◆ What this task involves ◆
Look for the line containing "REFERENCE: SECTIONS 6 TO 9 OF THE CODE" and the line containing "SUMMARISED STATEMENT OF CHANGES IN EQUITY" in the entries below. Copy those two and all lines between them exactly, leaving out pictures.

◆ Available data ◆
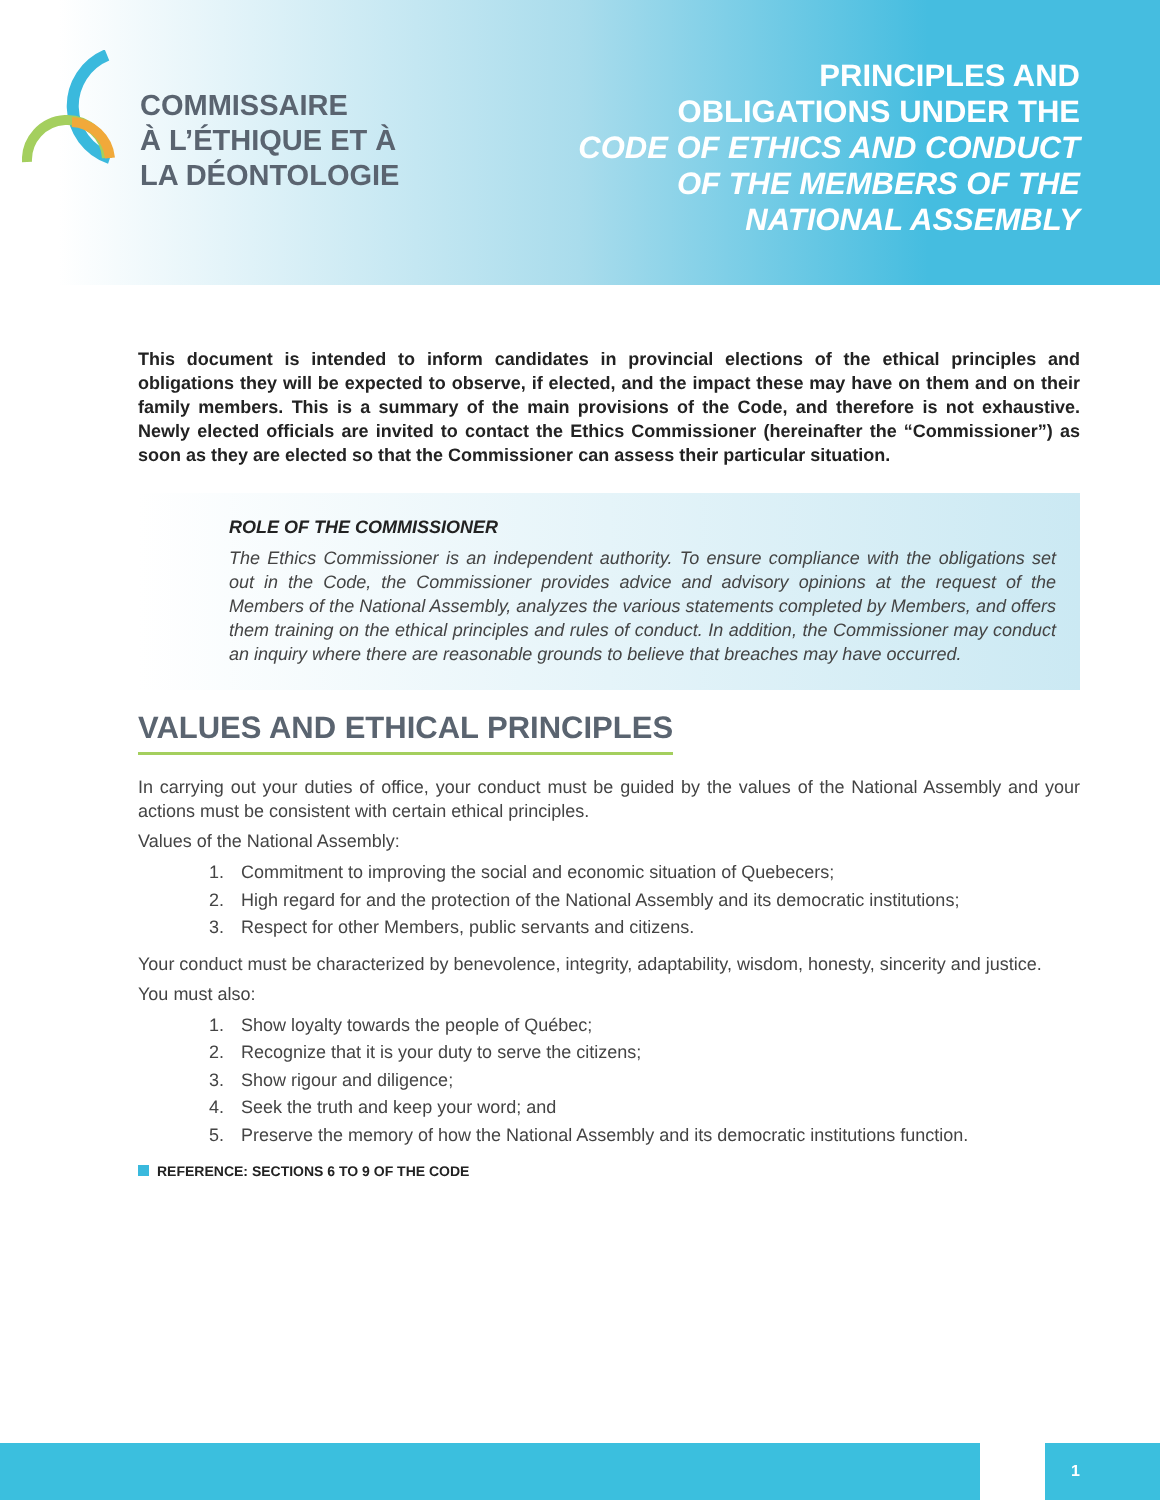COMMISSAIRE
À L’ÉTHIQUE ET À
LA DÉONTOLOGIE
PRINCIPLES AND
OBLIGATIONS UNDER THE
CODE OF ETHICS AND CONDUCT
OF THE MEMBERS OF THE
NATIONAL ASSEMBLY
This document is intended to inform candidates in provincial elections of the ethical principles and obligations they will be expected to observe, if elected, and the impact these may have on them and on their family members. This is a summary of the main provisions of the Code, and therefore is not exhaustive. Newly elected officials are invited to contact the Ethics Commissioner (hereinafter the “Commissioner”) as soon as they are elected so that the Commissioner can assess their particular situation.
ROLE OF THE COMMISSIONER
The Ethics Commissioner is an independent authority. To ensure compliance with the obligations set out in the Code, the Commissioner provides advice and advisory opinions at the request of the Members of the National Assembly, analyzes the various statements completed by Members, and offers them training on the ethical principles and rules of conduct. In addition, the Commissioner may conduct an inquiry where there are reasonable grounds to believe that breaches may have occurred.
VALUES AND ETHICAL PRINCIPLES
In carrying out your duties of office, your conduct must be guided by the values of the National Assembly and your actions must be consistent with certain ethical principles.
Values of the National Assembly:
1. Commitment to improving the social and economic situation of Quebecers;
2. High regard for and the protection of the National Assembly and its democratic institutions;
3. Respect for other Members, public servants and citizens.
Your conduct must be characterized by benevolence, integrity, adaptability, wisdom, honesty, sincerity and justice.
You must also:
1. Show loyalty towards the people of Québec;
2. Recognize that it is your duty to serve the citizens;
3. Show rigour and diligence;
4. Seek the truth and keep your word; and
5. Preserve the memory of how the National Assembly and its democratic institutions function.
REFERENCE: SECTIONS 6 TO 9 OF THE CODE
1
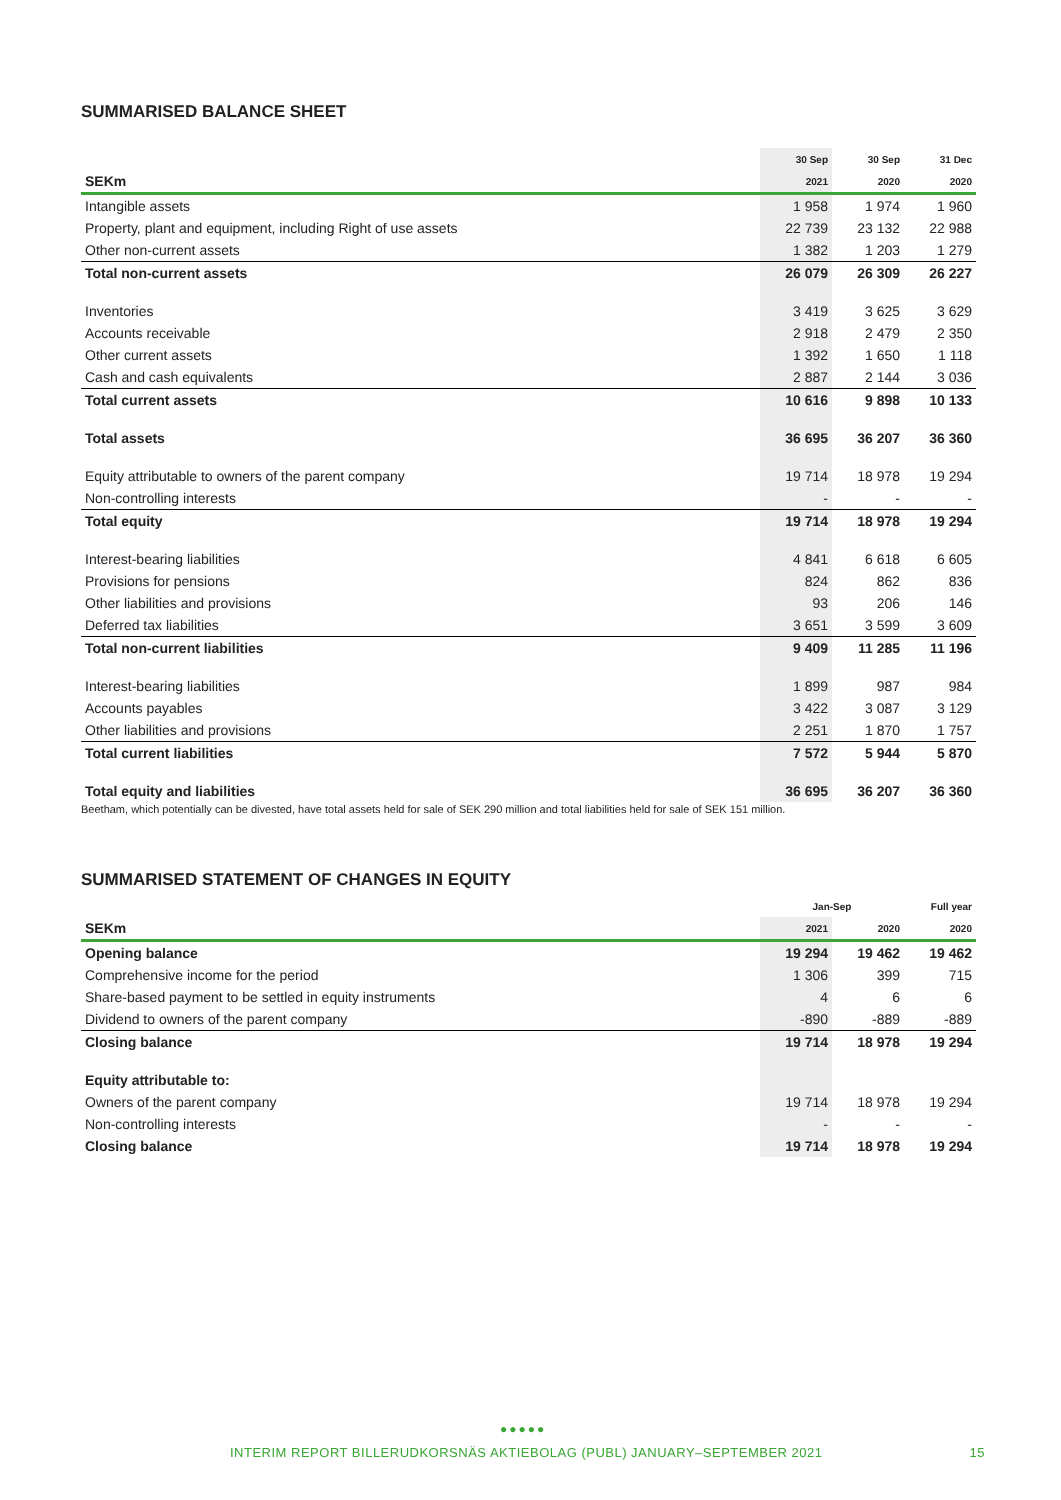SUMMARISED BALANCE SHEET
| | 30 Sep | 30 Sep | 31 Dec |
| --- | --- | --- | --- |
| SEKm | 2021 | 2020 | 2020 |
| Intangible assets | 1 958 | 1 974 | 1 960 |
| Property, plant and equipment, including Right of use assets | 22 739 | 23 132 | 22 988 |
| Other non-current assets | 1 382 | 1 203 | 1 279 |
| Total non-current assets | 26 079 | 26 309 | 26 227 |
| Inventories | 3 419 | 3 625 | 3 629 |
| Accounts receivable | 2 918 | 2 479 | 2 350 |
| Other current assets | 1 392 | 1 650 | 1 118 |
| Cash and cash equivalents | 2 887 | 2 144 | 3 036 |
| Total current assets | 10 616 | 9 898 | 10 133 |
| Total assets | 36 695 | 36 207 | 36 360 |
| Equity attributable to owners of the parent company | 19 714 | 18 978 | 19 294 |
| Non-controlling interests | - | - | - |
| Total equity | 19 714 | 18 978 | 19 294 |
| Interest-bearing liabilities | 4 841 | 6 618 | 6 605 |
| Provisions for pensions | 824 | 862 | 836 |
| Other liabilities and provisions | 93 | 206 | 146 |
| Deferred tax liabilities | 3 651 | 3 599 | 3 609 |
| Total non-current liabilities | 9 409 | 11 285 | 11 196 |
| Interest-bearing liabilities | 1 899 | 987 | 984 |
| Accounts payables | 3 422 | 3 087 | 3 129 |
| Other liabilities and provisions | 2 251 | 1 870 | 1 757 |
| Total current liabilities | 7 572 | 5 944 | 5 870 |
| Total equity and liabilities | 36 695 | 36 207 | 36 360 |
Beetham, which potentially can be divested, have total assets held for sale of SEK 290 million and total liabilities held for sale of SEK 151 million.
SUMMARISED STATEMENT OF CHANGES IN EQUITY
| | Jan-Sep | | Full year |
| --- | --- | --- | --- |
| SEKm | 2021 | 2020 | 2020 |
| Opening balance | 19 294 | 19 462 | 19 462 |
| Comprehensive income for the period | 1 306 | 399 | 715 |
| Share-based payment to be settled in equity instruments | 4 | 6 | 6 |
| Dividend to owners of the parent company | -890 | -889 | -889 |
| Closing balance | 19 714 | 18 978 | 19 294 |
| Equity attributable to: | | | |
| Owners of the parent company | 19 714 | 18 978 | 19 294 |
| Non-controlling interests | - | - | - |
| Closing balance | 19 714 | 18 978 | 19 294 |
●●●●●
INTERIM REPORT BILLERUDKORSNÄS AKTIEBOLAG (PUBL) JANUARY–SEPTEMBER 2021 15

◆ Response ◆
REFERENCE: SECTIONS 6 TO 9 OF THE CODE
1
SUMMARISED BALANCE SHEET
| | 30 Sep | 30 Sep | 31 Dec |
| --- | --- | --- | --- |
| SEKm | 2021 | 2020 | 2020 |
| Intangible assets | 1 958 | 1 974 | 1 960 |
| Property, plant and equipment, including Right of use assets | 22 739 | 23 132 | 22 988 |
| Other non-current assets | 1 382 | 1 203 | 1 279 |
| Total non-current assets | 26 079 | 26 309 | 26 227 |
| Inventories | 3 419 | 3 625 | 3 629 |
| Accounts receivable | 2 918 | 2 479 | 2 350 |
| Other current assets | 1 392 | 1 650 | 1 118 |
| Cash and cash equivalents | 2 887 | 2 144 | 3 036 |
| Total current assets | 10 616 | 9 898 | 10 133 |
| Total assets | 36 695 | 36 207 | 36 360 |
| Equity attributable to owners of the parent company | 19 714 | 18 978 | 19 294 |
| Non-controlling interests | - | - | - |
| Total equity | 19 714 | 18 978 | 19 294 |
| Interest-bearing liabilities | 4 841 | 6 618 | 6 605 |
| Provisions for pensions | 824 | 862 | 836 |
| Other liabilities and provisions | 93 | 206 | 146 |
| Deferred tax liabilities | 3 651 | 3 599 | 3 609 |
| Total non-current liabilities | 9 409 | 11 285 | 11 196 |
| Interest-bearing liabilities | 1 899 | 987 | 984 |
| Accounts payables | 3 422 | 3 087 | 3 129 |
| Other liabilities and provisions | 2 251 | 1 870 | 1 757 |
| Total current liabilities | 7 572 | 5 944 | 5 870 |
| Total equity and liabilities | 36 695 | 36 207 | 36 360 |
Beetham, which potentially can be divested, have total assets held for sale of SEK 290 million and total liabilities held for sale of SEK 151 million.
SUMMARISED STATEMENT OF CHANGES IN EQUITY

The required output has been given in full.